AUSTIN (KXAN) — A Texas Department of Motor Vehicles committee said it would consider “any and all measures” to crack down on the state’s paper tag fraud problem and put the brakes on what has become a booming $200 million black market.

“Any and all measures are being considered by the agency to combat temporary tag fraud,” said TxDMV Vehicles, Titles and Registration Division Director Roland Luna, Sr.

The agency is in overdrive to stop crooks from posing as car dealers, using licenses to print and sell real temporary license plates. The TxDMV Legislative and Public Affairs Committee met just two days after former executive director Whitney Brewster resigned amid a series of KXAN investigations and turmoil over the state’s tag problem.

Among the recommendations discussed to help curb fraud: VIN verification to make sure cars being registered aren’t stolen or salvaged; tougher background checks for car dealers — including fingerprinting non-franchised applicants at their expense at a cost of $38 — and conducting on-site inspections of independent dealerships.

Law enforcement is pushing for all of those measures, including in-person inspections, arguing that is crucial to stop fraud. Law enforcement records show phony dealers have used doctored photos of fake dealership locations to obtain licenses to operate.

Fixing this fraud will cost taxpayers and the cost could be as high as $1-2 million a year, according to TxDMV enforcement division attorney Brian Ge.

The TxDMV gets, on average, 4000 new dealer applications a year, according to Ge. To conduct in-person inspections of each one the agency will need to hire investigators and purchase vehicles, which will be staged across the state — mostly in Austin, Dallas, and Houston.

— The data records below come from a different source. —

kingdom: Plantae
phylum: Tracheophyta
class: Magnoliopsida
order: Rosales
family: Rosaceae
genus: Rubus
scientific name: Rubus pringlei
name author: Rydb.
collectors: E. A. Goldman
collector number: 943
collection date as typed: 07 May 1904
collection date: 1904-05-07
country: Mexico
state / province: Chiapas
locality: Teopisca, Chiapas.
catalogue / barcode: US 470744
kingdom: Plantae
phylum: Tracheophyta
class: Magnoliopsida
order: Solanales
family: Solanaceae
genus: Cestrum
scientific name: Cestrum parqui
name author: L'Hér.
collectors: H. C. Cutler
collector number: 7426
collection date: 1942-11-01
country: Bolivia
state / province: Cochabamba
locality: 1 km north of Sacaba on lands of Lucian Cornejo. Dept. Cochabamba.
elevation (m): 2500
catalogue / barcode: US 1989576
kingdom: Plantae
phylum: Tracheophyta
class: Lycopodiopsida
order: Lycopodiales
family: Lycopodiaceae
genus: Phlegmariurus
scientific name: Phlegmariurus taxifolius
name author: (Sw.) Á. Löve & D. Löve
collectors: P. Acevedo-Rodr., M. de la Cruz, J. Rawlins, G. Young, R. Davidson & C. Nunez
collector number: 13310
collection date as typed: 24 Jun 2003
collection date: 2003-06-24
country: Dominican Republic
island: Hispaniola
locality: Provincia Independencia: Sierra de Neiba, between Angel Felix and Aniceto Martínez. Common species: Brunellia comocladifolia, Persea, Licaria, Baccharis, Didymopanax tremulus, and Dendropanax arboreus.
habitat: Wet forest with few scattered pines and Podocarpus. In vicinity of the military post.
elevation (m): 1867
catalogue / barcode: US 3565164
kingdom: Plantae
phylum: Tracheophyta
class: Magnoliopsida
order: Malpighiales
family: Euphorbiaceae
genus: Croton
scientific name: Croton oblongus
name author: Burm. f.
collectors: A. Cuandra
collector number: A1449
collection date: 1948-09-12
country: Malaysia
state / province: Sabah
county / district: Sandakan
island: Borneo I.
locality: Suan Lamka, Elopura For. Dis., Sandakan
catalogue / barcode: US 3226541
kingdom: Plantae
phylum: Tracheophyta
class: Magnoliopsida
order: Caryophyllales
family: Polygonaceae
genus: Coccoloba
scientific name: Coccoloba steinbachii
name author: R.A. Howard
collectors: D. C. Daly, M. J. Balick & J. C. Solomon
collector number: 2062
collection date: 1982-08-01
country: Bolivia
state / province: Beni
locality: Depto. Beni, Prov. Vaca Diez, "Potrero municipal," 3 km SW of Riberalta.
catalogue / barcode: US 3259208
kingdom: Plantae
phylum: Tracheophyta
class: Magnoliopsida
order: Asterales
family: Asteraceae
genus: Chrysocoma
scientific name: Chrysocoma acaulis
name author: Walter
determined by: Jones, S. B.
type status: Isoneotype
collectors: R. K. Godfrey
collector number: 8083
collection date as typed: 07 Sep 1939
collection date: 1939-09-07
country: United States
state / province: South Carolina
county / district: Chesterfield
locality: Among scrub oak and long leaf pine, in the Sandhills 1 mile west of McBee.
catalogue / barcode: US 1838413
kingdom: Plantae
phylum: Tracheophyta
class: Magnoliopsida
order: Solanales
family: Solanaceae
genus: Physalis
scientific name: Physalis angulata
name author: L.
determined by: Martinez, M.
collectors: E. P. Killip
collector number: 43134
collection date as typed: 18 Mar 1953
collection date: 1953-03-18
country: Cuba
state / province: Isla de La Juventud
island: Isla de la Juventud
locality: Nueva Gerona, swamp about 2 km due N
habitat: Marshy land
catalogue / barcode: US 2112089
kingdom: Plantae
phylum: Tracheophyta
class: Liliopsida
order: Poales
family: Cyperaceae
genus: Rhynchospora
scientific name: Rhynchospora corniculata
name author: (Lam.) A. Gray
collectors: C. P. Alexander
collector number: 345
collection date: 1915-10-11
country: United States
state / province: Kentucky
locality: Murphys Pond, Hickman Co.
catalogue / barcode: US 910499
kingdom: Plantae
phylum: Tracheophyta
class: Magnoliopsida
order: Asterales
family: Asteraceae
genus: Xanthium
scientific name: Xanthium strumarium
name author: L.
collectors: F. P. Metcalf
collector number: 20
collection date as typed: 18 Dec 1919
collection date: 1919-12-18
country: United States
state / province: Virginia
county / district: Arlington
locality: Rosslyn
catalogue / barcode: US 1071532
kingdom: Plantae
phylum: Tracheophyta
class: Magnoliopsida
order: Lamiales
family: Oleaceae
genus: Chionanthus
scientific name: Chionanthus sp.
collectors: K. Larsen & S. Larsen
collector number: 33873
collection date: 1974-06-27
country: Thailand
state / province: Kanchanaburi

On the low end, the agency would have to hire 14 additional investigators, a supervisor, and an attorney at a cost of $900K a year, Ge said. Eleven vehicles would have to be purchased for a one-time cost of $275,000. Ge said the number of applications is expected to increase each year, meaning the agency will have to incrementally hire more staff — or the time it takes for a dealer to get a license will be delayed.

The average time to get a new dealers license now is 16 days.

“We only have so many people that can visit so many sites,” Ge said.

On the high end, to inspect dealers renewing their licenses, new applicants and anyone with location or business changes would cost $1.6 million a year, Ge said.

If a location can’t be verified through “a Google search” or there are known affiliations with suspected fraudsters or other concerns, the TxDMV already conducts on-site inspections as needed, officials said.

Since the board voted to “immediately” cut off access to anyone suspected of fraud at its Jan. 27 meeting, Ge says the TxDMV has already stopped a half dozen questionable dealers from printing new tags. Asked if the agency is making progress “on getting this stuff shut down,” Ge responded the measures are working.

“Not only are we getting [fake dealers suspected of fraud] shut off fairly quickly,” he said, “we are also giving them the due process that they’re owed.”

Officials say they have reached out to other states to find out what best practices and technologies are working elsewhere.

“We want to make sure we compile all of our research, and analysis ,and we identify those items that are needed to fulfill those gaps that we have at the department,” said Luna Sr., “so that we can continue to combat temporary tag fraud.”

He says the agency is looking at biometric and two-factor security measures for dealers along with other increased security features for tags.

The TxDMV board meets Thursday. The board is expected to get updates and discuss ways to stop criminals from infiltrating its system.